Checking in with trusted colleagues or mentors formally or informally is a great way to calibrate where you are.   I found it difficult to really assess where I was in relation to my goals.  I was focused, but found it difficult to see the bigger picture.  Having a trusted resource to help with that earlier would have been beneficial.

I added the word “trusted” deliberately; advice and feedback can come from lots of places and in many different forms, curating this advice is vitally important.  Not all advice is equal; be true to yourself and your goals.

Be willing to fail, and when it happens, embrace it.  It really is true; we learn more from our failures than success.    

What effect, if any, has working remotely had on your career and/or your industry? What have been the challenges and how have you worked to overcome them?

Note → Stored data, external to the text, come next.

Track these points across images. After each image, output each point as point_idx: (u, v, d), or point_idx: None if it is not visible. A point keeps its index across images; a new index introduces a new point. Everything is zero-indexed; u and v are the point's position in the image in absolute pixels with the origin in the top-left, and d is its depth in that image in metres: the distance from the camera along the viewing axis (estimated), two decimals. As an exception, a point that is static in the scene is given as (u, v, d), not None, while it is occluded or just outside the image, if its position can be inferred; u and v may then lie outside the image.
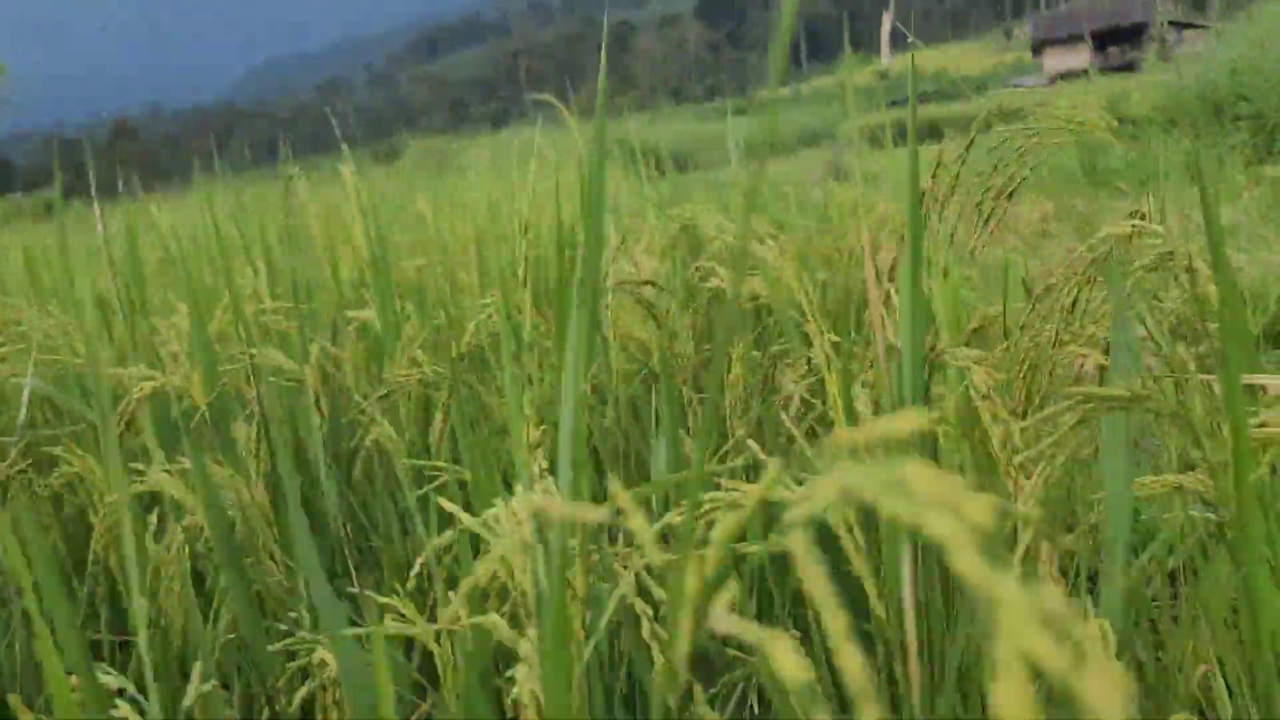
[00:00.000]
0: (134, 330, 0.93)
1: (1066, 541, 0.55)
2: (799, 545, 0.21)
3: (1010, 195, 0.69)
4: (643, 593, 0.56)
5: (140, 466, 0.69)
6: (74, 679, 0.46)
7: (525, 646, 0.49)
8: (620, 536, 0.64)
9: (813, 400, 0.84)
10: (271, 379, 0.79)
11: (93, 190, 0.88)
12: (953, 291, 0.98)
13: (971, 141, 0.69)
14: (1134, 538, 0.94)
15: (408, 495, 0.88)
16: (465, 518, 0.45)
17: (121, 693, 0.55)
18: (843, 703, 0.70)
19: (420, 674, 0.72)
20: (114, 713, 0.50)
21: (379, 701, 0.37)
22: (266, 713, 0.74)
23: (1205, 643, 0.68)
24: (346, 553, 0.85)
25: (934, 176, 0.72)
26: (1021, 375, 0.79)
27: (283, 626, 0.75)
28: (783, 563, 0.83)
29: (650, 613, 0.54)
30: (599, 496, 0.90)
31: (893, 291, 0.79)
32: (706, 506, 0.50)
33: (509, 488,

When we were all together in an office, we could see each other’s faces, each other’s body language.  We knew when a colleague was engaging a client in a tough conversation, was struggling with a client’s borrowing base or if they were grappling with a personal matter.

In the office we could support each other almost instantly with a smile or a chat over coffee; that immediate connection and support is gone.

The shift from in-person to virtual from a technical funding perspective, was relatively painless.  The hard part, I think we discovered, is how to make new or maintain significant connections, absent face-to-face meetings.

As a leader, finding new ways to meaningfully connect with the team as well as clients has been challenging.

Flexibility, transparency and clarity in how and when we communicate has been key to nurturing our relationships with each other as teammates as well as entrenching our relationships with clients.

Longer term, I think the work we have done and the way we have solidified our relationships will have a lasting impact and will deepen our connections with our teammates and with our clients.